__TEXTE DE RÉFÉRENCE__:
^^^^
"Décolonisons l’espace public" : une campagne de sensibilisation menée en France, en Belgique et au Luxembourg

De gauche à droite : "Le cri, l'écrit", statue de Colbert, statue de Solitude à Paris
Sensibiliser les citoyens au nom des lieux dans l’espace public, c’est la volonté de la campagne, "Décolonisons l’espace public" lancée par une entreprise de cosmétiques. Une opération en collaboration avec trois associations, dont Mémoires et Partages, du 8 au 15 juin.

"Pour nous, décoloniser l’espace public, c’est d’en faire un espace réellement démocratique, un espace qui respecte la sensibilité, la conscience de celles et ceux qui, aujourd’hui, partagent nos villes et qui, à l’époque coloniale notamment, étaient reclus dans les Outre-mer ou bien en Afrique, mais qui, maintenant, habitent dans les villes et demandent qu’il y ait une discussion de l’espace public et qu’il y ait de nouveaux espaces symboliques qui respectent la mémoire des crimes contre l’humanité dont nous avons conscience aujourd’hui", explique Karfa Diallo, fondateur de Mémoires et Partages.

On voulait vraiment faire une campagne avec ces associations et ce sont elles qui ont choisi la thématique de la décolonisation de l’espace public

Groupe Lush

Donner de la visibilité et des moyens

Ce genre de campagne n’est pas une nouveauté pour le groupe de cosmétique Lush. L’entreprise anglaise est habituée depuis sa création à lancer ce genre d’opérations en partenariat avec des associations. Une gamme de produits est d’ailleurs dédiée à cela, des produits dont les recettes (hors TVA), sont reversées aux associations.

"Ça leur permettra d’avoir les moyens de faire leur travail pédagogique, c’est vraiment notre espérance", détaille le fondateur de Mémoires et Partages. Cela participera notamment, à financer la "Maison contre les Esclavages", un projet social et urbain porté par cette association.
^^^^
__EXTRAITS DE DONNÉES__:
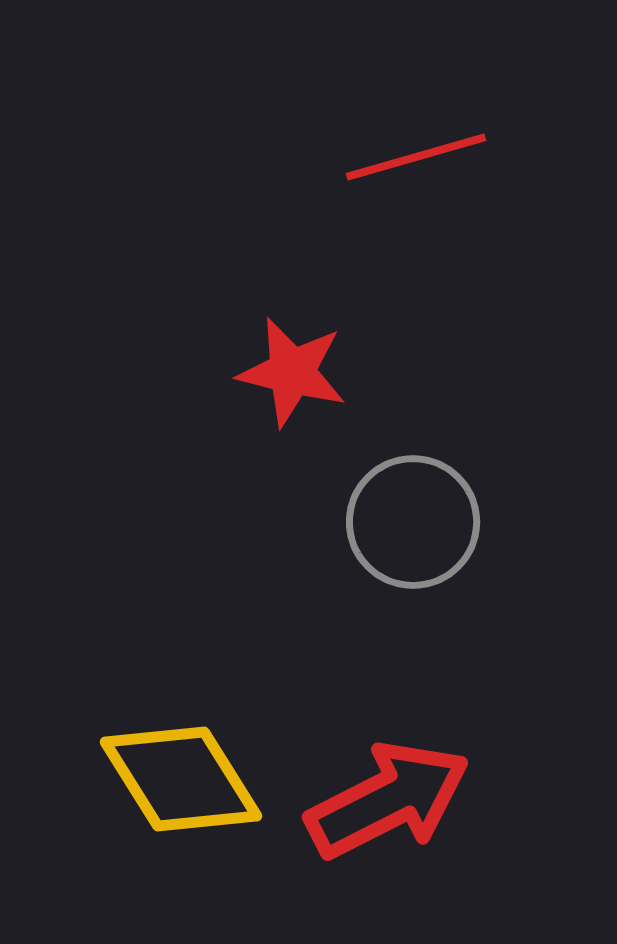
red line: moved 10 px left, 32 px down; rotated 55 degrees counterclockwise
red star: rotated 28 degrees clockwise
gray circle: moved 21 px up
^^^^
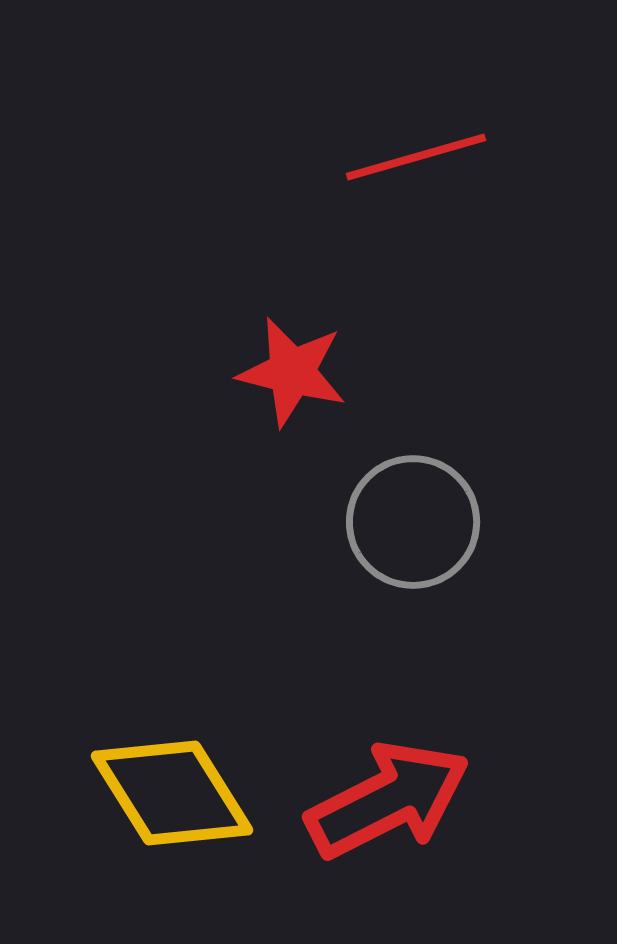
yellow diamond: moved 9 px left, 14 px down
^^^^
__TRAVAIL DEMANDÉ__:
1. Mettez à jour le passage du texte de référence qui commence par les mots contenant "Ce genre de" et se termine par "reversées aux associations.", en remplaçant "associations" par "organisations".
2. D'après le texte de référence, dans quels pays la campagne est-elle menée ?
3. Expliquez brièvement, à partir du texte de référence, à quoi doit servir l'argent reversé aux associations.
Les enregistrements n'interviennent en rien ici.

__CORRIGÉ DES EXERCICES__:
1.
Ce genre de campagne n’est pas une nouveauté pour le groupe de cosmétique Lush. L’entreprise anglaise est habituée depuis sa création à lancer ce genre d’opérations en partenariat avec des organisations. Une gamme de produits est d’ailleurs dédiée à cela, des produits dont les recettes (hors TVA), sont reversées aux organisations.

2. France, Belgique, Luxembourg

3. Cet argent doit leur donner les moyens de faire leur travail pédagogique. Il servira notamment à financer la "Maison contre les Esclavages", un projet social et urbain porté par Mémoires et Partages.